EXERCISE |
Some of the lines below need repeating. Reproduce exactly those between the lines holding "Pick a light" and "click(1172, 118)", inclusive.

------ ENTRIES SHOWN

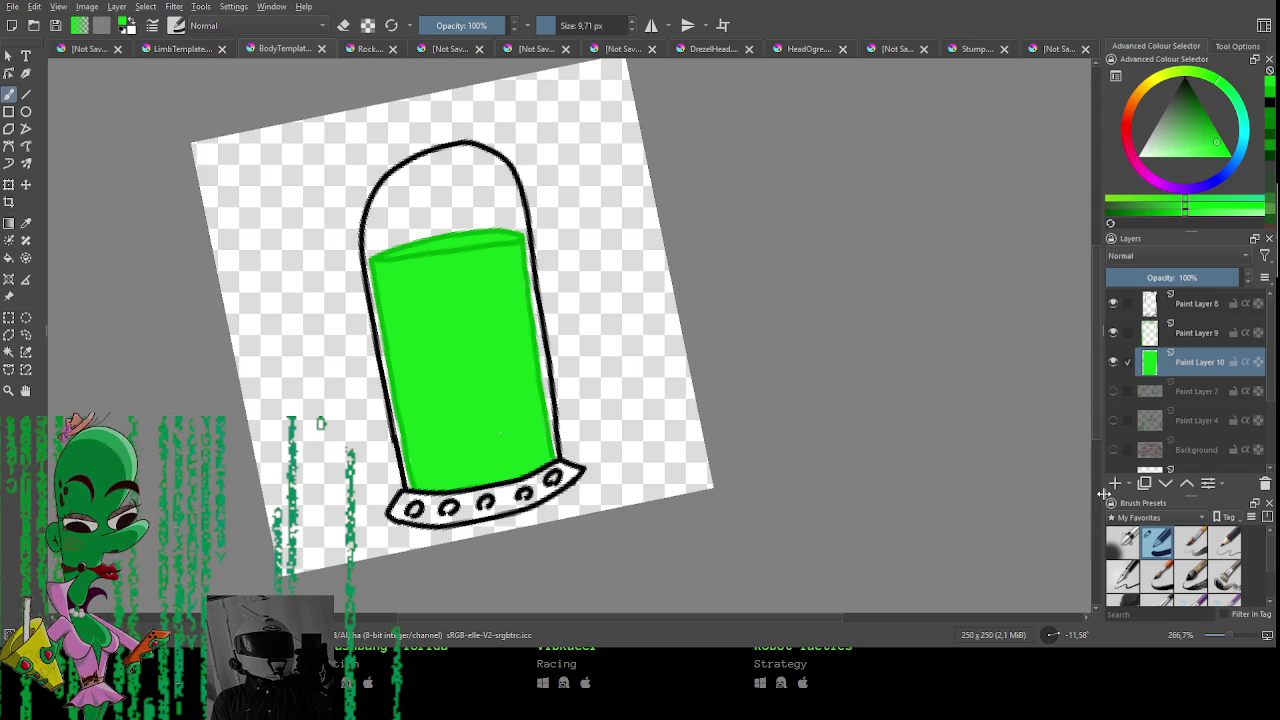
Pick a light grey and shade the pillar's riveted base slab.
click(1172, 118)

------------
------ ENTRIES SHOWN

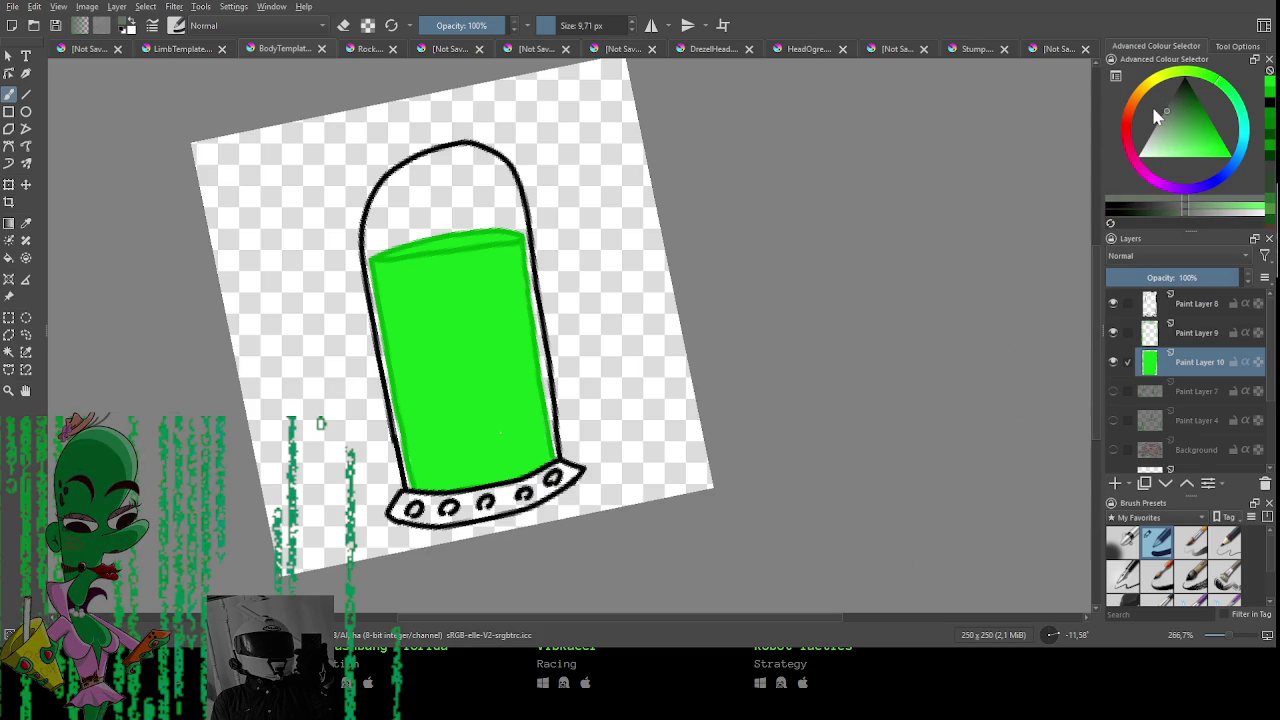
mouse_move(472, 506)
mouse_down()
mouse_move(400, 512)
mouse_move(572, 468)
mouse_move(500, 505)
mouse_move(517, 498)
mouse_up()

------------
------ ENTRIES SHOWN

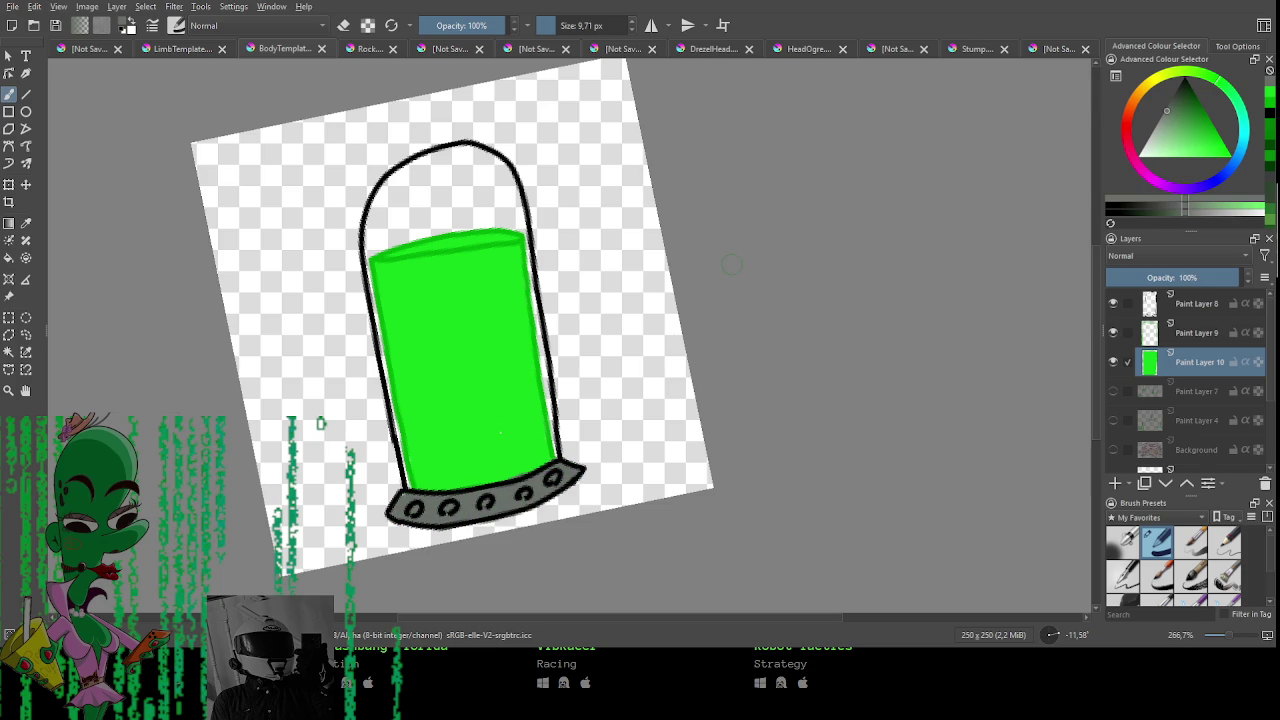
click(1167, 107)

------------

FINAL ANSWER |
Pick a light grey and shade the pillar's riveted base slab.
click(1172, 118)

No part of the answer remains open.